> _Direction_
Continue the news article about Reuben Thornton Jr.'s lawsuit against the plaintiffs in the Hyundai land case, picking up after its last sentence.

> _Text excerpt_
Written by Jill Nolen
A former defendant in a lawsuit over the purchase prices of property for the Hyundai Motor Manufacturing of Alabama’s plant has now filed suit against the original plaintiffs, including Probate Judge Reese McKinney, in hopes of recouping some of the money he said he lost as a result of bad publicity.
Reuben Thornton Jr., former long-time chairman of the Industrial Development Board, said the accusations of fraud hurt his ability to operate his insurance business, Thornton Insurance. Thornton, who is 79, had developed the business over a span of more than 50 years.
McKinney, as a principal for a company called Southdale LLC, and several other land owners filed suit against more than a dozen different public entities and officials in 2004, arguing that the property owners were defrauded when other land owners received more money per acre for their property.
Although the civil complaints against Thornton were later dismissed, he said he was never able to completely recover from the negative press he received as a result of the lawsuit. The dismissal of the case against him may have cleared his name, Thornton said, but it’s not enough.

> _Record list_
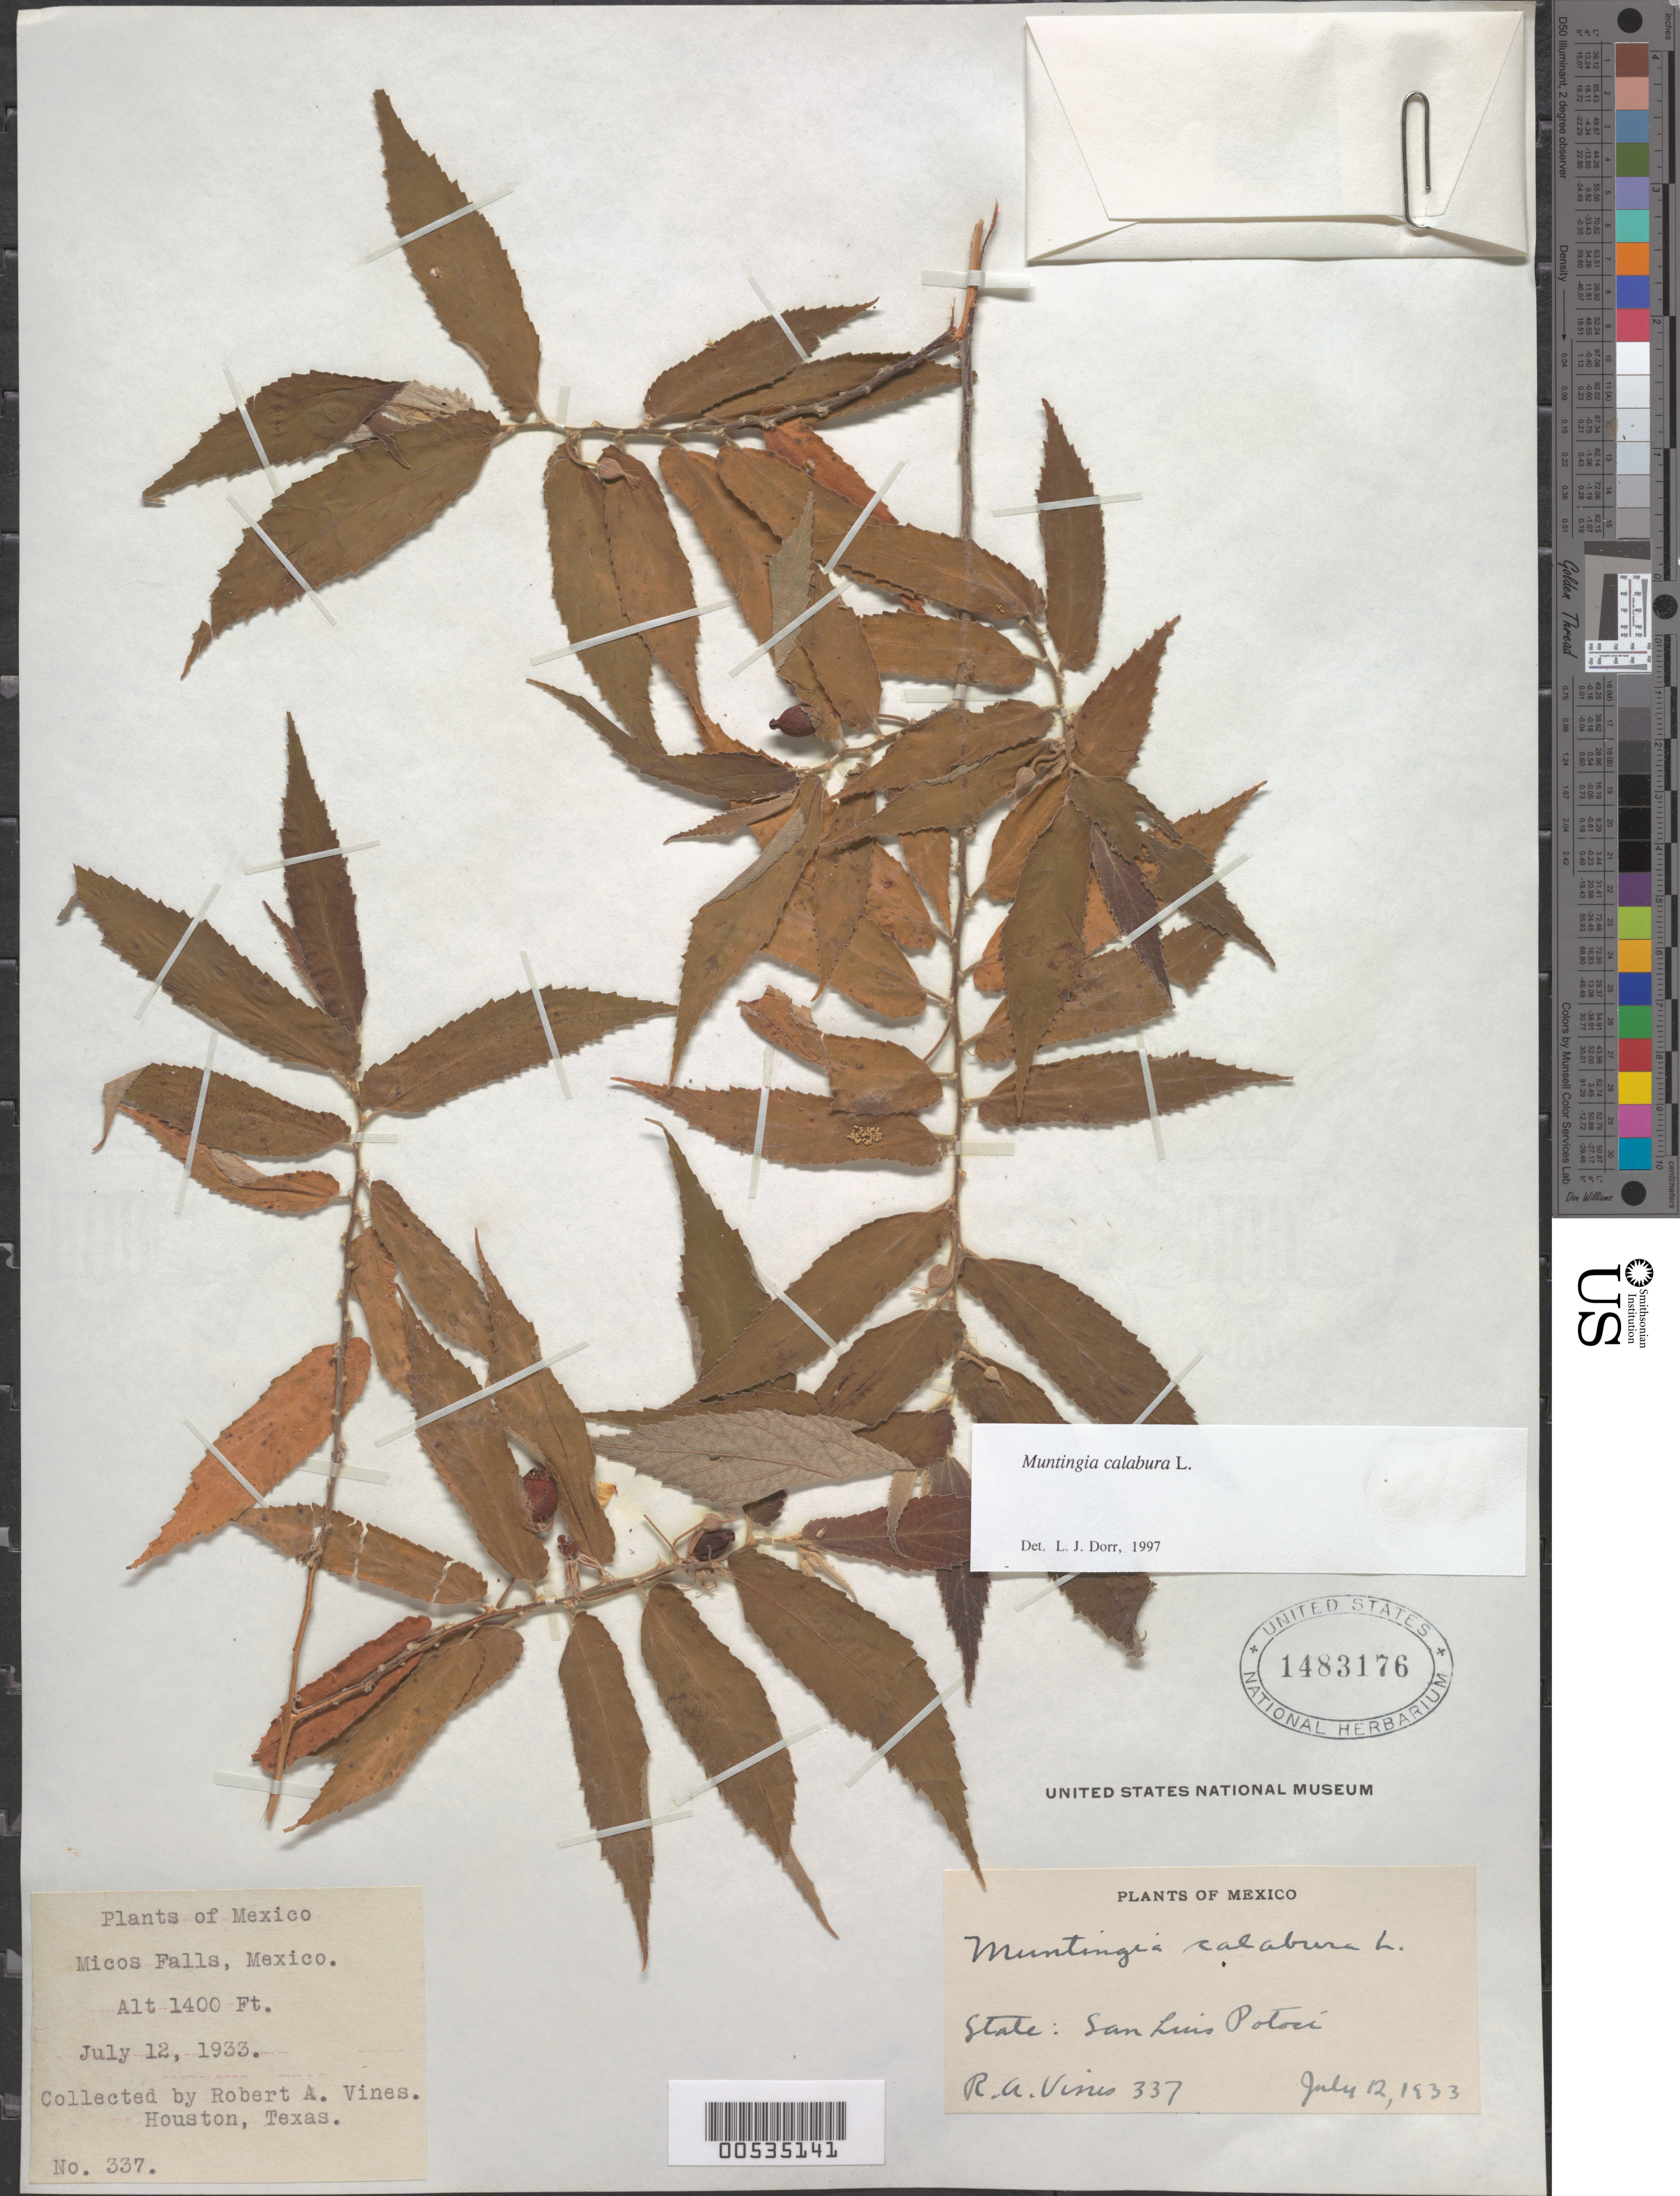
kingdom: Plantae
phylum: Tracheophyta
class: Magnoliopsida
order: Malvales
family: Muntingiaceae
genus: Muntingia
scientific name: Muntingia calabura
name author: L.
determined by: Dorr, L. J., (BOT), Smithsonian Institution - National Museum of Natural History (UNITED STATES)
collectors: R. Vines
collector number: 337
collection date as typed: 12 Jul 1933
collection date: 1933-07-12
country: Mexico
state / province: San Luis Potosí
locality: Micos Falls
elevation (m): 427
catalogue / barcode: US 1483176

> _Response to the exercise_
“That doesn’t put any money in your pocket. Certainly, we were cleared on every legal level,” Thornton said this week.
“When you make the front page of the Advertiser (accused of multiple counts of fraud), it isn’t a good thing,” Thornton also said. “Once you’re accused of something like that, people get a first impression.”
The plaintiffs in the original case claim they were defrauded because they received $4,500 an acre for their piece of the plant site in 2002, while a second group of people later received $12,000 an acre. Ultimately, the case was settled with CSX and the Montgomery Area Chamber of Commerce, according to the plaintiff’s attorney, Stephen Heninger. The conditions of that settlement are confidential.
Hyundai, which was aggressively courted to locate in Alabama, was also originally listed as a defendant, drawing heavy criticism from public officials who said such an action would hurt the area’s ability to recruit industry.
Thornton’s lawsuit is the latest episode in a feud that has been ongoing for about a decade now, but Heninger said it basically amounts to a vindictive act. Thornton filed the lawsuit, which requests a jury trial, in late April and charges the plaintiffs with malicious prosecution, civil conspiracy and negligence.
“I feel sorry for Mr. Thornton. I think it’s misguided, wherever it’s coming from,” Heninger said. “The only way Thornton got out (of the original lawsuit) was because he had immunity.”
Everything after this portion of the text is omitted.